TEXT SHOWN:
........

* [PATCH] Avoid potentially erroneos RST drop.
@ 2021-04-30 9:36 Ali Abdallah
2021-05-05 19:53 ` Florian Westphal
0 siblings, 1 reply; 7+ messages in thread
From: Ali Abdallah @ 2021-04-30 9:36 UTC (permalink / raw)
To: netfilter-devel
In ignore state, we let SYN goes in original, the server might respond
with RST/ACK, and that RST packet is erroneously dropped because of the
flag IP_CT_TCP_FLAG_MAXACK_SET being already set. So we reset the flag
in this case.
Unfortunately that might not be enough, an out of order ACK in origin
might reset it back, and we might end up again dropping a valid RST when
the server responds with RST SEQ=0.

........

GIVEN INFORMATION:

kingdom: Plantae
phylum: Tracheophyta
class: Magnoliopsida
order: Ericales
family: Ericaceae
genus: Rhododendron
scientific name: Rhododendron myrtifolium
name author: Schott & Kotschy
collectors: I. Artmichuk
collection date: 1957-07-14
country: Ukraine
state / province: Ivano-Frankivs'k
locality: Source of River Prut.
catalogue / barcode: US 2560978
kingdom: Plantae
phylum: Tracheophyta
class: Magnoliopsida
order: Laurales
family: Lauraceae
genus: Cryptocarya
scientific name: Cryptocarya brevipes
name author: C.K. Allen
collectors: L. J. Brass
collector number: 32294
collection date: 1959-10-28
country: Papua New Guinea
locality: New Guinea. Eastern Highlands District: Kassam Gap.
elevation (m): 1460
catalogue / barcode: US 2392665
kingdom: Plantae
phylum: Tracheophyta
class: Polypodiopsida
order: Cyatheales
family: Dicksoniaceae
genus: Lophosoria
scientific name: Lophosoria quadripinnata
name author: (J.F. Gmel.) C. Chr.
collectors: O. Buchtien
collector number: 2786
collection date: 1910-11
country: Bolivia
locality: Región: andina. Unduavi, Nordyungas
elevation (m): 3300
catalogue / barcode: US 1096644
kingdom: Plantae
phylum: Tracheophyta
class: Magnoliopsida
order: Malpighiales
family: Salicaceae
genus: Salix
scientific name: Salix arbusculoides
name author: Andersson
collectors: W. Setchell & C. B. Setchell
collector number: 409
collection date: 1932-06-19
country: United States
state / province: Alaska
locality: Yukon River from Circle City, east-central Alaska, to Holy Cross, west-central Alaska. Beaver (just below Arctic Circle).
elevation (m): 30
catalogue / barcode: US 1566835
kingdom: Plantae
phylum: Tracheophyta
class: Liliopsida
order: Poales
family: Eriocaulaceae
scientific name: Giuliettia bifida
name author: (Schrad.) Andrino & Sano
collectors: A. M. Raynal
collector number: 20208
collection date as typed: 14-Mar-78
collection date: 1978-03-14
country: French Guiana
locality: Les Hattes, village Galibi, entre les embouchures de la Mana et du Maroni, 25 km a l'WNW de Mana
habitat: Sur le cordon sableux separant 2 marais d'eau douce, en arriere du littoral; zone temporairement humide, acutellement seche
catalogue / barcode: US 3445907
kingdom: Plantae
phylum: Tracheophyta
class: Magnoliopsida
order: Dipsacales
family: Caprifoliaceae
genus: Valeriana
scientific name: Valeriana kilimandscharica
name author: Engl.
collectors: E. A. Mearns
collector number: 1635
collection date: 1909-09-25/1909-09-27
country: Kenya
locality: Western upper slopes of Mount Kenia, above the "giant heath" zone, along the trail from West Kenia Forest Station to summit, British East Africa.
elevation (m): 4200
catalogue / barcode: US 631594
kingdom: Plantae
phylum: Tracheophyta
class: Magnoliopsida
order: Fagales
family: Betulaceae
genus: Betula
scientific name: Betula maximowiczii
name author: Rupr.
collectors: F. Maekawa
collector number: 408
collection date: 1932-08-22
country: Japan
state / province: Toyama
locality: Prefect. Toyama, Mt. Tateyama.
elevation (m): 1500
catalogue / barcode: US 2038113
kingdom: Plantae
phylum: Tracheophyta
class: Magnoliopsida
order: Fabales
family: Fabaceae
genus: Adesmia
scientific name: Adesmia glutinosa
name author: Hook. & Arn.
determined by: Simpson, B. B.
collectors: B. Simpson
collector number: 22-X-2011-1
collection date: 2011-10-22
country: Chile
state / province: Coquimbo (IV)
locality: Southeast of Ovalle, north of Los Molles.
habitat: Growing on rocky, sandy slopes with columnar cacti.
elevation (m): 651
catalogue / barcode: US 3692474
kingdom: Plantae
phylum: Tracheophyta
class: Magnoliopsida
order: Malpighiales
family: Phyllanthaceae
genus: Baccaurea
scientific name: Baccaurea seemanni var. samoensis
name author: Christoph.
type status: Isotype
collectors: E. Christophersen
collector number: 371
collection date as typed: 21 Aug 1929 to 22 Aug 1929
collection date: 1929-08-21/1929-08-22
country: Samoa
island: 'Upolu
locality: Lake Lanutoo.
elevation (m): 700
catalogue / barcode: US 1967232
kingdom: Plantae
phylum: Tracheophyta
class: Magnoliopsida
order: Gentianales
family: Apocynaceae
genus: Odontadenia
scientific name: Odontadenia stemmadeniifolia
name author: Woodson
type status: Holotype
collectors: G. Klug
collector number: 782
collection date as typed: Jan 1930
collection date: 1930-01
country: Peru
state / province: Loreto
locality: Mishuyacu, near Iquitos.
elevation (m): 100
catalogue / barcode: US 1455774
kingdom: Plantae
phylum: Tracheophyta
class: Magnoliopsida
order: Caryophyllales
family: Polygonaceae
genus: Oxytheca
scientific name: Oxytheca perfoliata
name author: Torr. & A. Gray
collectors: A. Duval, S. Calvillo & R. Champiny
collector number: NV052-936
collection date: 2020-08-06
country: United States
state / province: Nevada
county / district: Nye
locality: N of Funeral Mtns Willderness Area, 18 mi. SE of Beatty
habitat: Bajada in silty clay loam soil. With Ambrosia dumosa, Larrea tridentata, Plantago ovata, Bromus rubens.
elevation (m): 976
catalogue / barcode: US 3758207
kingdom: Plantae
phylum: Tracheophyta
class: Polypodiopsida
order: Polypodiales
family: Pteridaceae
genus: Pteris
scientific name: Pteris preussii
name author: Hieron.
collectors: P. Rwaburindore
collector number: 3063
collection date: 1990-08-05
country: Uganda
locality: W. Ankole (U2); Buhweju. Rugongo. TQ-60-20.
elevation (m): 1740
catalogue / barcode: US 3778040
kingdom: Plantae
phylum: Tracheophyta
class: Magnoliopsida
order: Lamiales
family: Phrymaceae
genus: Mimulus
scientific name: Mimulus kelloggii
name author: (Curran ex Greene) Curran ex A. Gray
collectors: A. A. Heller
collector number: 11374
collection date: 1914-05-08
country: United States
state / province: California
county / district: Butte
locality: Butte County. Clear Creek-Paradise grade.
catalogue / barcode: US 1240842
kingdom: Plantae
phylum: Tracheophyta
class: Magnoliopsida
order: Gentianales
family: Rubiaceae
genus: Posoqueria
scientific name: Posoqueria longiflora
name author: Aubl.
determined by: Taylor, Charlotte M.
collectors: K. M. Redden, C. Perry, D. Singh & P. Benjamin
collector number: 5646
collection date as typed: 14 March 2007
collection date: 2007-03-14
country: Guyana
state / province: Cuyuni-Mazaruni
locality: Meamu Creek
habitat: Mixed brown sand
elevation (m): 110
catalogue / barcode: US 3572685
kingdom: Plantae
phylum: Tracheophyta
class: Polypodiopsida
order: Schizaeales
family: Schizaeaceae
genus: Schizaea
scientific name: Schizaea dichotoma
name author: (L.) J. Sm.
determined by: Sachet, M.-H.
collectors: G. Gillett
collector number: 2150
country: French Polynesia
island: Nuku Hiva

........

PROMPT 1: From the patch email, extract the passage from "To: netfilter-devel" to "in this case.".
PROMPT 2: According to the patch email, which flag being already set causes the RST packet to be erroneously dropped?

TASK RESULT 1:
To: netfilter-devel
In ignore state, we let SYN goes in original, the server might respond
with RST/ACK, and that RST packet is erroneously dropped because of the
flag IP_CT_TCP_FLAG_MAXACK_SET being already set. So we reset the flag
in this case.

TASK RESULT 2: IP_CT_TCP_FLAG_MAXACK_SET